### WHAT YOU ARE ASKED TO DO
Only one stretch of the data below should be repeated: the lines from the line containing "die anderen lernen" through the line containing "auf den Punkt.", inclusive, exactly as they are.

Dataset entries
-.-.-

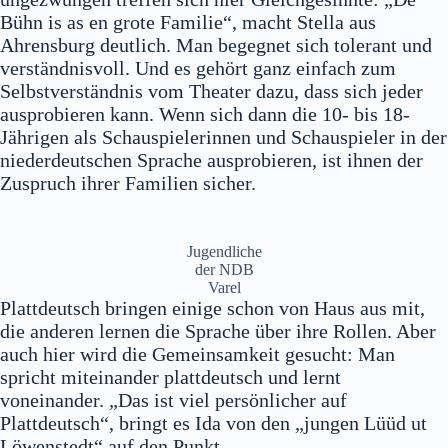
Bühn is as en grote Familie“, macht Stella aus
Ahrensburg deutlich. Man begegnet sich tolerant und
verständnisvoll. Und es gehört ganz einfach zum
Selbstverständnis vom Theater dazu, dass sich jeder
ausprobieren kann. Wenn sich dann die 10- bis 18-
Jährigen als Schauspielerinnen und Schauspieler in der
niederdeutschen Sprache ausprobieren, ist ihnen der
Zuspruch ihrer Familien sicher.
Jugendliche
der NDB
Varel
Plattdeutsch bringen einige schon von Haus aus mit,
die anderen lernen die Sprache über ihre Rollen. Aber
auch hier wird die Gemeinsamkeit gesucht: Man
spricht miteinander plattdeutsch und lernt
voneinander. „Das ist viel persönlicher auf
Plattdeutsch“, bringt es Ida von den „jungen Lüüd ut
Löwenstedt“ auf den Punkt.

-.-.-

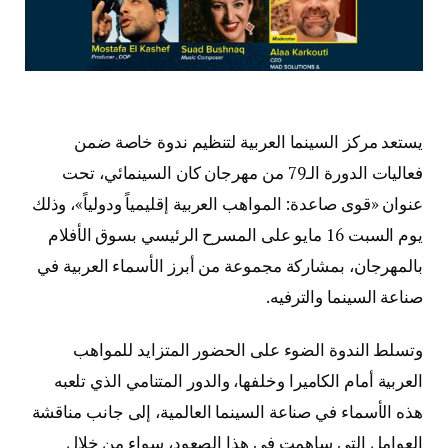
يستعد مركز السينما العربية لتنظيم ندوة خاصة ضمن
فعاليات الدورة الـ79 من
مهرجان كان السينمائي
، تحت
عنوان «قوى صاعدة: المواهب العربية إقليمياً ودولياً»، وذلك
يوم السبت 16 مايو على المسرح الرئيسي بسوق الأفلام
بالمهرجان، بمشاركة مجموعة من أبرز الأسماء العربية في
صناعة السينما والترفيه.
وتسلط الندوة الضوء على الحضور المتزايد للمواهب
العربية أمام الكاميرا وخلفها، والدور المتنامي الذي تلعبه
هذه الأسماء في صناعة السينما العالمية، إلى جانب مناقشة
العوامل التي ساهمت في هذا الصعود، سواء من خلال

-.-.-

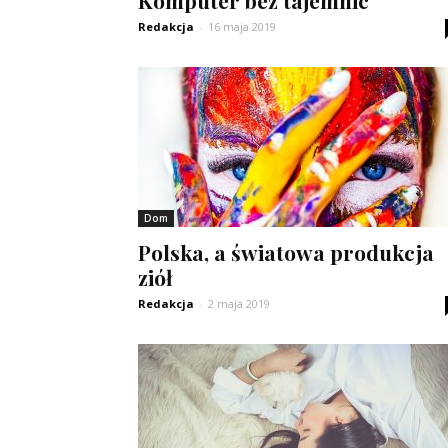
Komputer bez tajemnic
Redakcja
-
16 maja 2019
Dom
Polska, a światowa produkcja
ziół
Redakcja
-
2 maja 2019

-.-.-

### REPLY
die anderen lernen die Sprache über ihre Rollen. Aber
auch hier wird die Gemeinsamkeit gesucht: Man
spricht miteinander plattdeutsch und lernt
voneinander. „Das ist viel persönlicher auf
Plattdeutsch“, bringt es Ida von den „jungen Lüüd ut
Löwenstedt“ auf den Punkt.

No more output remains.